その他の治療

目次

監修
群馬大学名誉教授 黒沢病院予防医学研究所所長 山中 英壽 先生
協力
黒沢病院予防医学研究所 加瀬 嘉明 先生

PSA監視療法

PSA検査が普及し、早期に発見される限局性前立腺がんが増えている。これら早期がんのうち、生物学的悪性度(臨床病期、PSA値、生検病理所見等から判断される)が非常に低く、期待余命が20年未満の前立腺がんの治療選択の一つがPSA監視療法です。すなわち、このような患者を厳重な経過観察をしながら、しかるべき時期に根治的治療を行うことになります。

本治療を行うにあたっては、PSA監視療法に対する患者の同意と理解、さらに、経過観察中における患者の協力は欠かすことが出来ません。

化学療法(抗がん剤による治療)

転移がある場合、内分泌療法の効果が薄れてくることがあります。

---

元の文章から「PSA検査が普及し、早期に発」で始まり「力は欠かすことが出来ません。」で終わる部分を、その両方も含めて一字も変えずに抜き出してください。

(保存された項目)
---

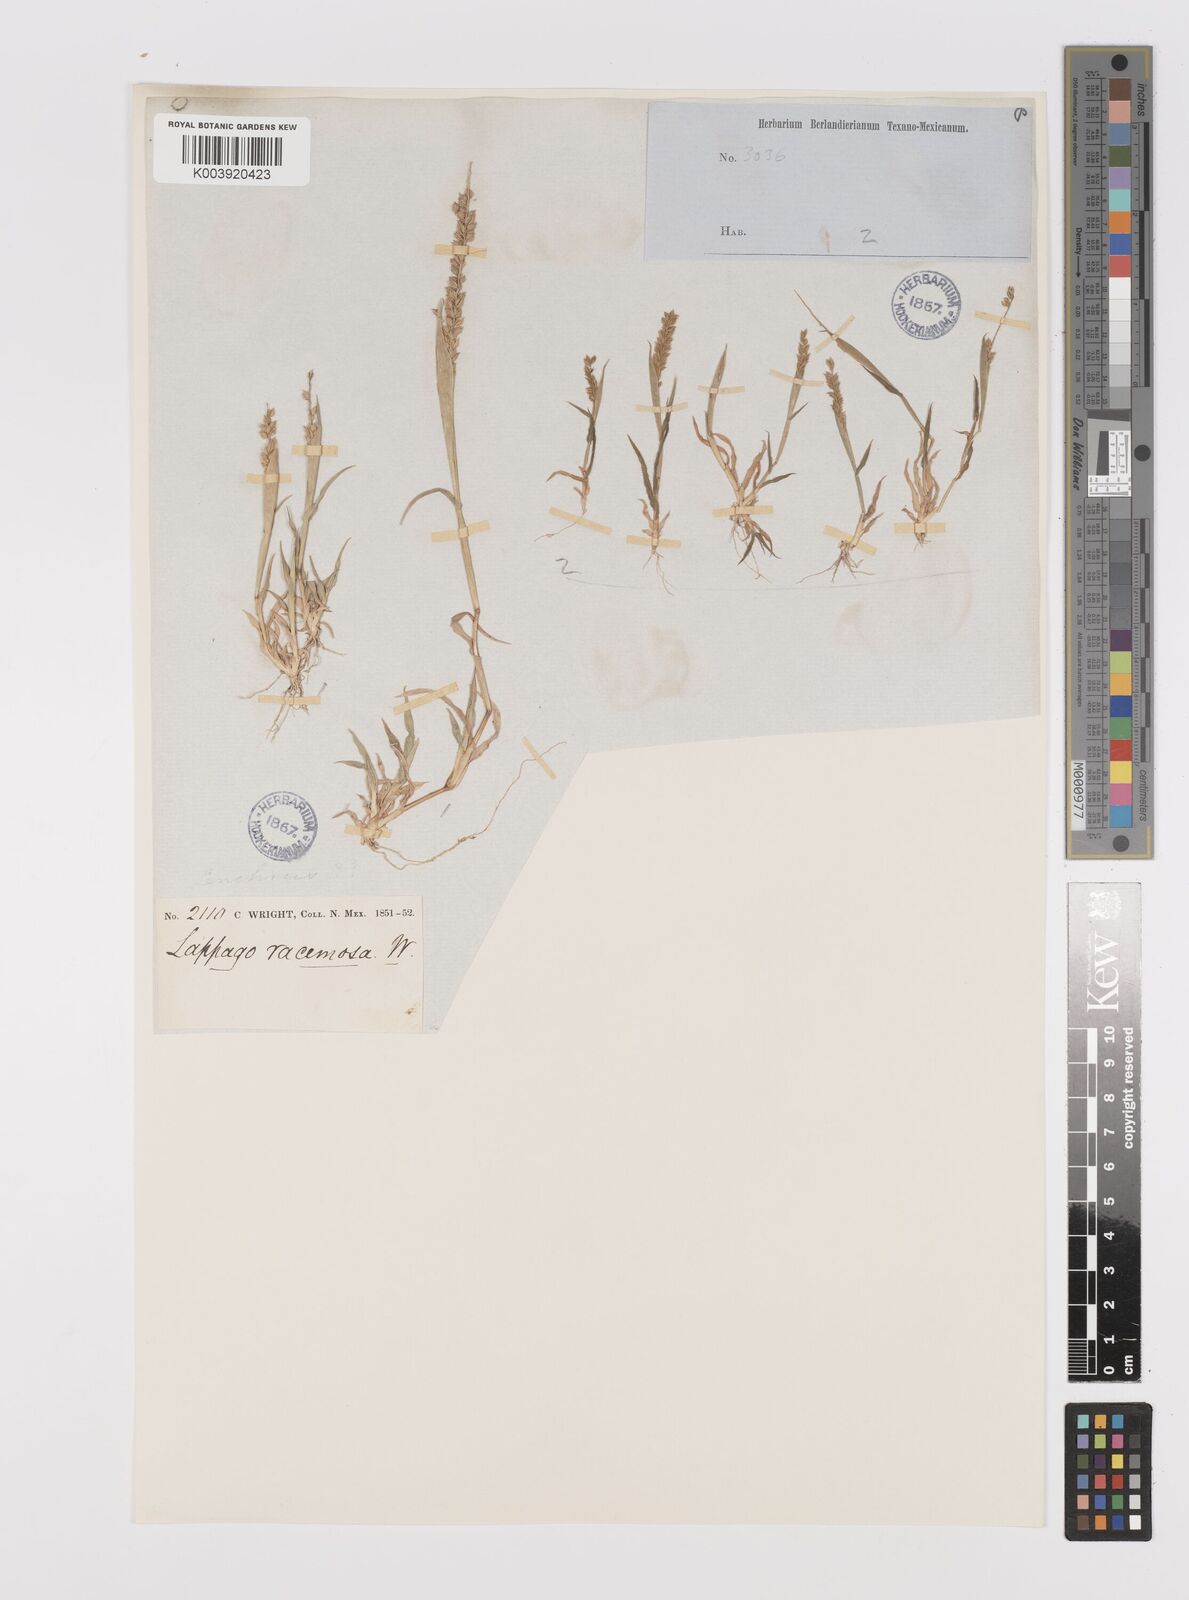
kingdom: Plantae
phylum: Tracheophyta
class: Liliopsida
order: Poales
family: Poaceae
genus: Tragus
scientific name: Tragus berteronianus
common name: African bur-grass
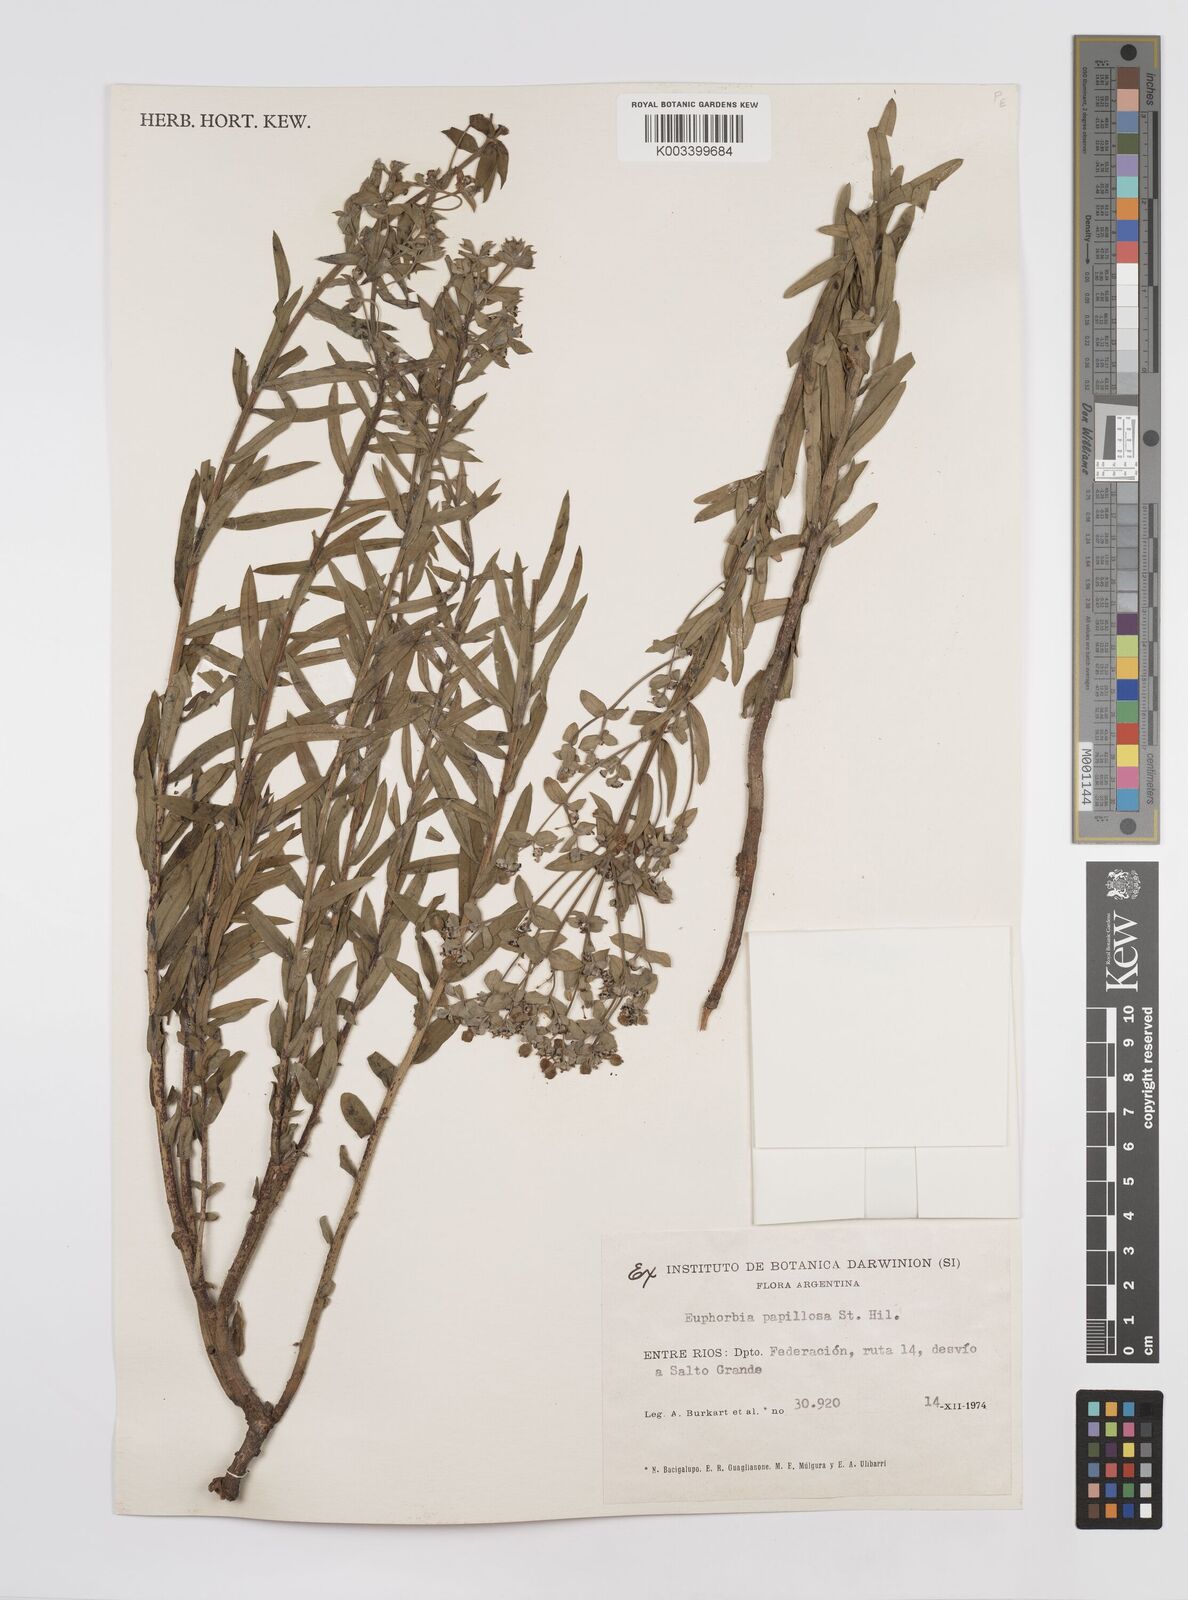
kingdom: Plantae
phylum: Tracheophyta
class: Magnoliopsida
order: Malpighiales
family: Euphorbiaceae
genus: Euphorbia
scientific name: Euphorbia
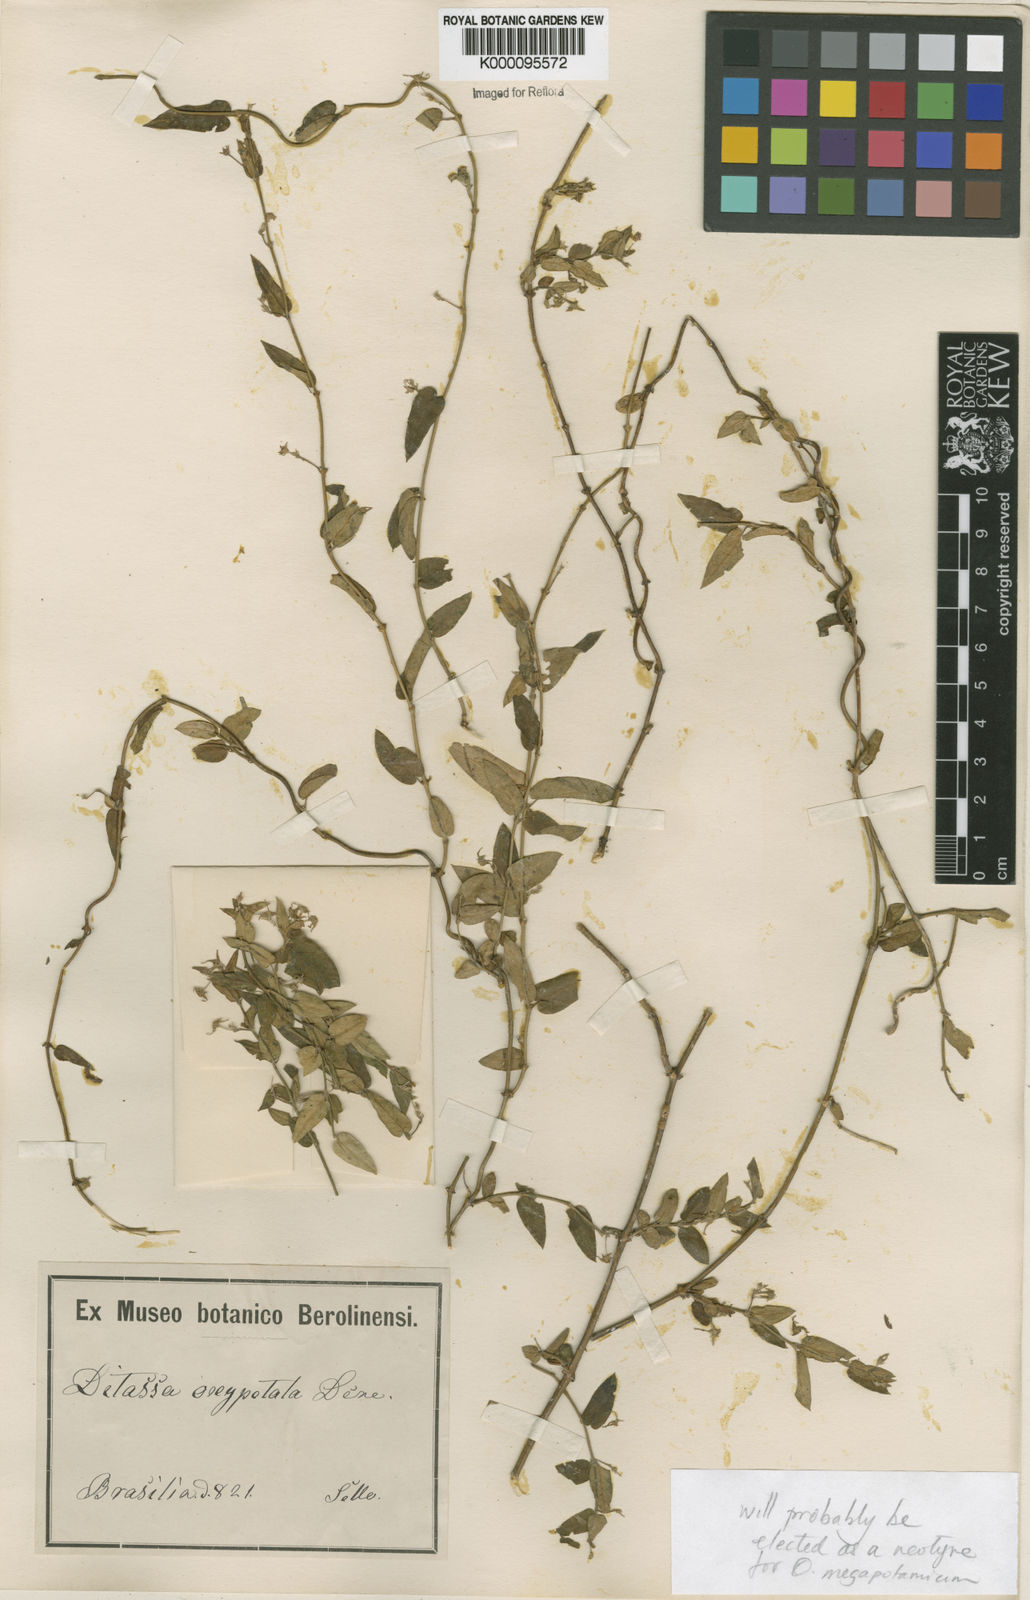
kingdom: Plantae
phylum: Tracheophyta
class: Magnoliopsida
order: Gentianales
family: Apocynaceae
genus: Oxypetalum
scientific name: Oxypetalum megapotamicum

---

この課題の答え:
PSA検査が普及し、早期に発見される限局性前立腺がんが増えている。これら早期がんのうち、生物学的悪性度(臨床病期、PSA値、生検病理所見等から判断される)が非常に低く、期待余命が20年未満の前立腺がんの治療選択の一つがPSA監視療法です。すなわち、このような患者を厳重な経過観察をしながら、しかるべき時期に根治的治療を行うことになります。

本治療を行うにあたっては、PSA監視療法に対する患者の同意と理解、さらに、経過観察中における患者の協力は欠かすことが出来ません。